TEXTE DE LECTURE:
Il existe actuellement trois réformes qui apportent une réelle maîtrise des coûts et une amélioration du système: il s’agit de l’introduction du tarif médical ambulatoire TARDOC avec des forfaits (pour autant que ces tarifs soient approuvés). Du financement uniforme EFAS. Et de la révision des marges pour que le pharmacien ne gagne pas plus à vendre un médicament original plutôt qu’un générique. Les trois réformes éliminent d’importantes mauvaises incitations et améliorent ainsi le système. Toutes trois permettent de maîtriser les coûts. Le TARDOC en raison de la neutralité des coûts durant trois ans (600 millions). EFAS, car nous aurons davantage recours aux prestations ambulatoires à moindres coûts et donnons un coup de pouce aux soins coordonnés, ce qui évite les doublons (1 à 3 milliards selon les études). La révision des marges du fait qu’elle permet de favoriser les génériques (60 millions d’économies immédiates auxquelles s’ajoutent plusieurs centaines de millions de francs en raison de l’utilisation plus large des génériques).

Les trois réformes ont des points communs: elles existent depuis plus de 10 ans. Elles sont nécessaires et prêtes, mais ne sont pas extravagantes. Il en est tout autre des propositions actuelles des partis. Ici, les émotions sont fortes. L’accent y est mis sur l’auteur de l’idée. Une démarche optimale en termes électoraux.

A.Tegnell: «Je suis profondément sceptique vis-à-vis des solutions simples»

Anders Tegnell, ancien épidémiologiste des autorités suédoises, a déclaré un jour quelque chose qui m’a interpellé: «Je suis profondément sceptique vis-à-vis des solutions simples.» Parce qu’elles révèlent souvent de nombreuses erreurs lors de leur mise en œuvre. Je suis d’accord avec M. Tegnell. J’aime la simplicité du fait qu’elle se comprend rapidement. Mais les débats sur EFAS, TARDOC et la révision des marges montrent justement que les défis ne deviennent clairs que lorsqu’on aborde le sujet en détail. Et à quel point il est difficile de trouver une solution coopérative dans un système comme la Suisse, où de nombreux intervenants veulent tous être entendus et ont leur mot à dire.

CONSIGNE 1: D'après le texte sur les réformes de la santé, depuis combien de temps les trois réformes existent-elles ?
CONSIGNE 2: Poursuivez le texte sur les réformes de la santé à partir de sa dernière phrase.

EXTRAITS DES DONNÉES:
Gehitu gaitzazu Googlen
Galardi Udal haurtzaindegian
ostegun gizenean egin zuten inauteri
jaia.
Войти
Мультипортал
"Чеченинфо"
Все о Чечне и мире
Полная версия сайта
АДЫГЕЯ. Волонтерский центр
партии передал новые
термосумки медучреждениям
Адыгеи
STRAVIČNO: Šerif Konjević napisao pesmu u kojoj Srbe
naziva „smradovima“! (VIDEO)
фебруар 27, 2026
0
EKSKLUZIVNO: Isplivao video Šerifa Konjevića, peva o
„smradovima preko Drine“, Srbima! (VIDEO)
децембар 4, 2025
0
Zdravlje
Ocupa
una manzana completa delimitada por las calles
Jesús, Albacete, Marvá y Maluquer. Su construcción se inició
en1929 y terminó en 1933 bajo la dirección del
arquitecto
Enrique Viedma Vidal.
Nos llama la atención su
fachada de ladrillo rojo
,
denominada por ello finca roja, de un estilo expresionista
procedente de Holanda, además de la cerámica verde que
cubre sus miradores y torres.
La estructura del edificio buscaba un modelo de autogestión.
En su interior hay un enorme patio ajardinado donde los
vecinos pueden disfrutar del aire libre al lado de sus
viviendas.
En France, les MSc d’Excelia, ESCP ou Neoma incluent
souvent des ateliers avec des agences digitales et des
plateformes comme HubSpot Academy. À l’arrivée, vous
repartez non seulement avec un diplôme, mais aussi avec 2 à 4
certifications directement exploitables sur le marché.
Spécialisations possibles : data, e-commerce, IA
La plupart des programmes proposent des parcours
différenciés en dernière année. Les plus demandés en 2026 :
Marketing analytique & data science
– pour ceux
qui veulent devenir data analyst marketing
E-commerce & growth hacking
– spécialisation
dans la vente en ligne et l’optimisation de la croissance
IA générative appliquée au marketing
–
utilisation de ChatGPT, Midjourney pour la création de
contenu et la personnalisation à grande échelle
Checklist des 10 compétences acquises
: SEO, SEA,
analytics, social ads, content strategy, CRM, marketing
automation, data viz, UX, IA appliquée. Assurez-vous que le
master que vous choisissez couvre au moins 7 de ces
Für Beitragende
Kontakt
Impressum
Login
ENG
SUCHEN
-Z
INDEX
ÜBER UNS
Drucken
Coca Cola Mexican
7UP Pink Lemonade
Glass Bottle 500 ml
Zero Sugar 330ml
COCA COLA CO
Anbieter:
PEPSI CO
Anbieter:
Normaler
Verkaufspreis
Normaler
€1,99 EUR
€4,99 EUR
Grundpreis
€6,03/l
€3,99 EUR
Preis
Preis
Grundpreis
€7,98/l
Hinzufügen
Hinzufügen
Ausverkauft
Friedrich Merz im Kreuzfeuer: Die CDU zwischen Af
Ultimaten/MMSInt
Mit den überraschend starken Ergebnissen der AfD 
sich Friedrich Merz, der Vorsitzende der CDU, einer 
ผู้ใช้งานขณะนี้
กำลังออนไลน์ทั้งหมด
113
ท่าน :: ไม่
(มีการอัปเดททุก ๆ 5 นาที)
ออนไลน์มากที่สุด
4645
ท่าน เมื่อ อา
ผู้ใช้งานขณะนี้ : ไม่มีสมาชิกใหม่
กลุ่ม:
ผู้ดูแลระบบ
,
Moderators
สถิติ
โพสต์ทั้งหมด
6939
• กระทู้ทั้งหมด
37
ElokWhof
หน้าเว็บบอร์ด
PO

RÉPONSE 1: Elles existent depuis plus de 10 ans.

RÉPONSE 2:
Au final, c’est le compromis qui l’emporte et tous doivent faire des concessions en faveur de la nouveauté. curafutura a réussi une percée dans la révision des marges avec pharmaSuisse, la FMH et H+, avec 22 associations renommées pour EFAS, ainsi qu’avec la FMH, la CTM et SWICA pour le TARDOC – et, depuis peu, avec Santésuisse et H+ dans le cadre d’une collaboration au sein d’un bureau national de tarification. La longue période de maturation des projets montre qu’il n’y a pas de solutions rapides obtenues sur simple pression d’un bouton. Et surtout pas en Suisse, où l’on soupèse tous les avantages et les inconvénients jusqu’à ce qu’une solution «intelligente» soit trouvée. Par le passé, peser le pour et le contre en a valu la peine. Et aujourd’hui? Je reste convaincu que notre système fédéral présente de nombreux avantages, même si le monde va de plus en plus vite. Mais à un moment ou à un autre, dans chaque débat, il faut franchir le pas. Je pense que ce moment est venu pour les trois réformes. Sinon, ce sera la chute.

Malgré toutes les prévisions alarmantes et les reportages négatifs, la Suisse possède toujours l’un des meilleurs systèmes de santé au monde. Cela a un prix. Si nous bricolons et courons dans toutes les directions, nous risquons de perdre plus que nous ne le souhaitons. Sous la direction du nouveau Conseil fédéral, le nouveau Parlement doit reprendre des projets tels qu’EFAS. Et un nouveau Conseil fédéral devra bientôt se prononcer sur le tarif médical ambulatoire. Aller de l’avant sur ces réformes-ci permettra de faire de la place dans l’agenda politique à des nouveautés, qui seront prêtes à entrer en vigueur en 2030, 2040 ou seulement en 2050 (!). Quelle bonne surprise s’il en allait autrement.